■ The request ■
Copy every line of the entries below without changing a single character.

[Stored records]
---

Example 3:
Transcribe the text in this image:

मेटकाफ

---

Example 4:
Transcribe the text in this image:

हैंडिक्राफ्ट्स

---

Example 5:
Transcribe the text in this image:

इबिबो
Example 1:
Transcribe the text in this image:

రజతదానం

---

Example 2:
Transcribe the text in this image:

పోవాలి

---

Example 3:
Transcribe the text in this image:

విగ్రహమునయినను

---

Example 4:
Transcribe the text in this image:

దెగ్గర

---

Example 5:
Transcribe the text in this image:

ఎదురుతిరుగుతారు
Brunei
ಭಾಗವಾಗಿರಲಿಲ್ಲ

■ Reply to the task ■
---

Example 3:
Transcribe the text in this image:

मेटकाफ

---

Example 4:
Transcribe the text in this image:

हैंडिक्राफ्ट्स

---

Example 5:
Transcribe the text in this image:

इबिबो
Example 1:
Transcribe the text in this image:

రజతదానం

---

Example 2:
Transcribe the text in this image:

పోవాలి

---

Example 3:
Transcribe the text in this image:

విగ్రహమునయినను

---

Example 4:
Transcribe the text in this image:

దెగ్గర

---

Example 5:
Transcribe the text in this image:

ఎదురుతిరుగుతారు
Brunei
ಭಾಗವಾಗಿರಲಿಲ್ಲ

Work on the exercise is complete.